I've studied how to make Yoga relevant for various needs. Here's a long winded quote that gives depth to what this means. Check out my comments, below.
"Yoga approaches the individual from the inside, through the mind. Yet the individual is not simply a mind, but a system. A vast system. The system is more than the body, which is nourished by food. It is more than breath, more than my relationships, more than my faith. Any influence upon one aspect of the system will affect every other aspect. What we experience in Yoga is a conscious influence and change in the overall system. We may choose to begin with the body, the breath, our food, or our relationships. Whatever the point of beginning, we change the totality of the system. It is impossible to overstate the possibilities of this gradual approach to well-being in our lives.
~ TKV Desikachar
I like Desikachar's reference, "Yoga is a conscious influence and change in the overall system." Yoga isn't about "being twistier than your neighbor," as Tom Myers said.
Yoga is a way of integrating this human experience, which truly is a system made up of various parts like: circulation, digestion/elimination; respiration; musculo-skeletal; mental/emotional; neurological.

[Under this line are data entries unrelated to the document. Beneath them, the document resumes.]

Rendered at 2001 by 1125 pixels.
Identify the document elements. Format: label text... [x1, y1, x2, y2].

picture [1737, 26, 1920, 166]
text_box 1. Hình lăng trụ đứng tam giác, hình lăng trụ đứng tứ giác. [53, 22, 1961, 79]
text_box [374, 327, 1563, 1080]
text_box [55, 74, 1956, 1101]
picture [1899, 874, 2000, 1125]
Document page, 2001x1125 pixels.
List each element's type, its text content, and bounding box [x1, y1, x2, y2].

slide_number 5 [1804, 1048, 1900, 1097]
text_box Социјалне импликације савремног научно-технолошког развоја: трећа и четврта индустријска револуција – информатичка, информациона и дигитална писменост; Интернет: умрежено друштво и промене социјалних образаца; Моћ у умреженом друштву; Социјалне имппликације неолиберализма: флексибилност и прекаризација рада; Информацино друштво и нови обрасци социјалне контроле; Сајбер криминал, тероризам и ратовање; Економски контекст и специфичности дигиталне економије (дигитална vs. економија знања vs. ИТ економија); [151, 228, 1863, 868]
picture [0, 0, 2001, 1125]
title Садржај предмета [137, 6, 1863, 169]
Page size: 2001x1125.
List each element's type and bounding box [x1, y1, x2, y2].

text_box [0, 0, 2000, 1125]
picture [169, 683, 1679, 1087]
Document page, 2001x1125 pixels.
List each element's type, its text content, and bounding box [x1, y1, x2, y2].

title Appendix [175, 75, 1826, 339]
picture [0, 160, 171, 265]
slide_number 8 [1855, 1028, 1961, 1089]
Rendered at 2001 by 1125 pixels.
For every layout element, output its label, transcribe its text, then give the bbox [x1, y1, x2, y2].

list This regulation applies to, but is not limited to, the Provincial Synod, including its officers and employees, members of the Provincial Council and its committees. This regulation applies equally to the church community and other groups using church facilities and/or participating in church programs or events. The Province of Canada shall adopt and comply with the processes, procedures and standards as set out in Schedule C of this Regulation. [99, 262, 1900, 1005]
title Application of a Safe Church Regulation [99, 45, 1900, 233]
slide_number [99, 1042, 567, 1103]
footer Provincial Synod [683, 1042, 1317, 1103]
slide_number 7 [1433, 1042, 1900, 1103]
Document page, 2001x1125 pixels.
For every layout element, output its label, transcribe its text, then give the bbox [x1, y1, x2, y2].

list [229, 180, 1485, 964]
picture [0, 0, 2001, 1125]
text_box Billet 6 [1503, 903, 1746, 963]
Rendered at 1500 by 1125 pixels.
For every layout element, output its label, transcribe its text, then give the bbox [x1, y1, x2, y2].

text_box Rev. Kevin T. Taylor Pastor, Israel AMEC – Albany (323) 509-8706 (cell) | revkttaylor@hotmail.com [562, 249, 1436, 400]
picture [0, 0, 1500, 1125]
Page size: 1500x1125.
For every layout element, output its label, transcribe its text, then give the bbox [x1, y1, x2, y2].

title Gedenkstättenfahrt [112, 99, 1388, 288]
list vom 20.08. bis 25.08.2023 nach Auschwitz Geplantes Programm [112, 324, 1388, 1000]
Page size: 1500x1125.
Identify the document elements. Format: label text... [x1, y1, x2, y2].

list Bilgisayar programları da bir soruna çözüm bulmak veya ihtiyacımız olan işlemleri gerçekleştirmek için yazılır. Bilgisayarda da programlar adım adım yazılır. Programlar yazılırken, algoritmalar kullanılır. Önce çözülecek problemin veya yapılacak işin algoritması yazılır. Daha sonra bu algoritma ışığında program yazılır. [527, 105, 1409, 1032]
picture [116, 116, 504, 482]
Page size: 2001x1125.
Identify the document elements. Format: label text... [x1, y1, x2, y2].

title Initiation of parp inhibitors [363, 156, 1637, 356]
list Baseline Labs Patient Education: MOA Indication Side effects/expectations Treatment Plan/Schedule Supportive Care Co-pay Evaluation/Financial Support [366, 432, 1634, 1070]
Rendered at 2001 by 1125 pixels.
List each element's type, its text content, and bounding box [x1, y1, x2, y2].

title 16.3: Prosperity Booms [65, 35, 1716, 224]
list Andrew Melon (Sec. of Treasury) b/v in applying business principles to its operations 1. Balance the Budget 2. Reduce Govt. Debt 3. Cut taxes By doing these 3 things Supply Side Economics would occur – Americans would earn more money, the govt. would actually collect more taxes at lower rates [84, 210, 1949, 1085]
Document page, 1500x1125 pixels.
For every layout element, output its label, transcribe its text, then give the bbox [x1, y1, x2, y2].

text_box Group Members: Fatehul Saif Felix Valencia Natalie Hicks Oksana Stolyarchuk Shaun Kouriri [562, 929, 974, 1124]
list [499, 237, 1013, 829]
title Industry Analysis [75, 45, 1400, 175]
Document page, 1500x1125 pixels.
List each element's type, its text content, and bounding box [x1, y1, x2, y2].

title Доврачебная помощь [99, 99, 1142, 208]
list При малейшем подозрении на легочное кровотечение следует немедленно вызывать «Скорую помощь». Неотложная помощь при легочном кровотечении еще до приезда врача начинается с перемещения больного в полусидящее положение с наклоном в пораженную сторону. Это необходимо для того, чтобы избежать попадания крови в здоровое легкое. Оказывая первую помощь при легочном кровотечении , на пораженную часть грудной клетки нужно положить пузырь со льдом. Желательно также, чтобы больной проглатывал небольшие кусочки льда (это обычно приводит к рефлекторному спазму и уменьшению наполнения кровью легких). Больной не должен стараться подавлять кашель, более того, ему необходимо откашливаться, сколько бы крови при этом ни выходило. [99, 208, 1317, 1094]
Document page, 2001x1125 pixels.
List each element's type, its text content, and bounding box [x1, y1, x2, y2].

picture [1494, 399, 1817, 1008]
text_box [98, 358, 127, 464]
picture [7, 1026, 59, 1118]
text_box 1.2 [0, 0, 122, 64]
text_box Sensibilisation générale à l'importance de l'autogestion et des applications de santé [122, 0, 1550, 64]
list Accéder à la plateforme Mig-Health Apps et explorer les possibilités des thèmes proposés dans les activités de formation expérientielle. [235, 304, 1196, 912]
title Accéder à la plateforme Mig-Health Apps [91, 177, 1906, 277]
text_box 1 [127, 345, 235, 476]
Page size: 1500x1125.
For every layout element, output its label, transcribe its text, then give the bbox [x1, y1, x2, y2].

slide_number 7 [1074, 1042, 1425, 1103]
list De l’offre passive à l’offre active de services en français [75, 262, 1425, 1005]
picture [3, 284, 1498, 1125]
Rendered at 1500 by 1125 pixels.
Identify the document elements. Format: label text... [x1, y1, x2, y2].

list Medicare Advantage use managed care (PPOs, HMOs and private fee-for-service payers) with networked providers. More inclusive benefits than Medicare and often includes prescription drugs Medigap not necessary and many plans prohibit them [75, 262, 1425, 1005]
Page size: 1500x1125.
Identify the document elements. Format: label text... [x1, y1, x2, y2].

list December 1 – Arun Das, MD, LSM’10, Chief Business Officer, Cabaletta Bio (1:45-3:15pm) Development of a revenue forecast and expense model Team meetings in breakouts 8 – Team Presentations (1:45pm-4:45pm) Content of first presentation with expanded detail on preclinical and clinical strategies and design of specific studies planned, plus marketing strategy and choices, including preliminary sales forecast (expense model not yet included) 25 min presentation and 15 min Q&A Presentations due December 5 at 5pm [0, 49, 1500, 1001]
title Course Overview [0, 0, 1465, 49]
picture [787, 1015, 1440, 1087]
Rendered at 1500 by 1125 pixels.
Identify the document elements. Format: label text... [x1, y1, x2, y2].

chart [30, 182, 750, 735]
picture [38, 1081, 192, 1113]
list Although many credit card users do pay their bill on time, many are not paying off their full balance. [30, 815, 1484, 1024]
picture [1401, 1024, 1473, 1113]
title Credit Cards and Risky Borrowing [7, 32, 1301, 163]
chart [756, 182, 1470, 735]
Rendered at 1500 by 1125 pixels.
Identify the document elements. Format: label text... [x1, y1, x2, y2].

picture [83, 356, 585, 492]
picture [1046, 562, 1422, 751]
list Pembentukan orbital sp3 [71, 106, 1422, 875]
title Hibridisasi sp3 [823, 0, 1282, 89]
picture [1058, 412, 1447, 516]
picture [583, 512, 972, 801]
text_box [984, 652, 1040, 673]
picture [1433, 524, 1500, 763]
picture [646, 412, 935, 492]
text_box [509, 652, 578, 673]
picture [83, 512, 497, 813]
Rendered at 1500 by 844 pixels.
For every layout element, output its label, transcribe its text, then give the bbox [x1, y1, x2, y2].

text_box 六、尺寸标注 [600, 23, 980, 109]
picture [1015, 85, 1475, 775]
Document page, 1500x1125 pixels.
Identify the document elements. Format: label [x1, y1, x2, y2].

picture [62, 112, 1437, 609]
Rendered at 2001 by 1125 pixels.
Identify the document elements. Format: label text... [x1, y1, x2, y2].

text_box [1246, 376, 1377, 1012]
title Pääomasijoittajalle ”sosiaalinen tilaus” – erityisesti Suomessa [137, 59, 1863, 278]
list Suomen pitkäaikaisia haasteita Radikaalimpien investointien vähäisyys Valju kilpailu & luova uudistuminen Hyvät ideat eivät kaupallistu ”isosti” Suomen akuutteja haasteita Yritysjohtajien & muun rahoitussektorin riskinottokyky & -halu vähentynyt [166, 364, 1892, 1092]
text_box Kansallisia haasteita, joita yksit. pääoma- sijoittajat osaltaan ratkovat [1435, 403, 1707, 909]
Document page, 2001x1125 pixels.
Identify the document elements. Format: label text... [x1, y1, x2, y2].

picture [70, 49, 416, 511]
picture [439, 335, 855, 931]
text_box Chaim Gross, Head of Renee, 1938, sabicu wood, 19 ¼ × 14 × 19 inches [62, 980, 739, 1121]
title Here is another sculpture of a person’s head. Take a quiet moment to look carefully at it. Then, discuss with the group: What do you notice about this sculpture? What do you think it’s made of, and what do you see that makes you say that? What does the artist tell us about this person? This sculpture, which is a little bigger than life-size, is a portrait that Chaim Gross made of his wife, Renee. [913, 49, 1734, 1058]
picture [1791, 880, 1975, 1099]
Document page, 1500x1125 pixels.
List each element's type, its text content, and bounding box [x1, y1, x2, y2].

Yoga suggests that this integration happens through bringing more clarity to the mind.
This system idea is cool. If we're prone to migraines we might find relief from becoming more conscious of stress in our gut, how we're digesting things. Or feeling confidence come back right away when knee pain (or hip or back pain) clears up. Or understanding that I wasn't a bad person; it was just that my hormones were going crazy with menopause.
"Any influence upon one aspect of the system will affect every other aspect."
We get going so fast in our lives. It's tricky to maintain some connection with these different systems inside. The great majority of us haven't been taught how to feel connected with our own body. And it takes time, when the body has gotten out of kilter, to get it back on track. And there's no guarantees, no refund policy, you can't send your body back if something stops working - like your nose falls off.
That's where the next line really speaks to me: "It is impossible to overstate the possibilities of this gradual approach to well-being in our lives."
Maybe you have a mechanical way of going through the motions, how to stretch, how to exercise. Your body is listening. It might even be talking to you. If you can pay a little more attention to her voice, then your approach to well-being can be gradual. If something happens suddenly, though, a change that affects how you walk let's say, or there's accumulated wear and tear, the body's voice is not so subtle.
What I keep noticing is that the body responds to loving kindness. Subtle signal or not so subtle alarm, the body is doing his best to be your friend. Even if your nose falls off.
A distinction needs to be made. We can promote healing. We can't control the outcome. We can do our best and at the very least, find more peace inside of ourselves to manage what life presents.
An approach like Yoga Therapy can be useful. Yoga Therapy is a way of applying tools for the uniqueness that is you, and for how that uniqueness that is you is always changing. You start to recognize what you might have not understood before. And maybe pick up some new pointers about how to communicate through simple awareness; getting enough sleep; being in nature; stretching after spending concentrated time working at your desk.
This has shaped me so deeply. I squared the benefits of becoming a better friend to myself when I began bringing new feelings of self-care into my workout.
However your "Yoga" looks to you, apply these ideas. Become a better listener to your body. Get acquainted with practitioners that you resonate with and get some regular tune up on your listening-to-your-body skills.
An extra set of eyes and a caring presence is a big part of how these teachings were passed on for generations. We're not meant to do this life alone. Our bodies know that.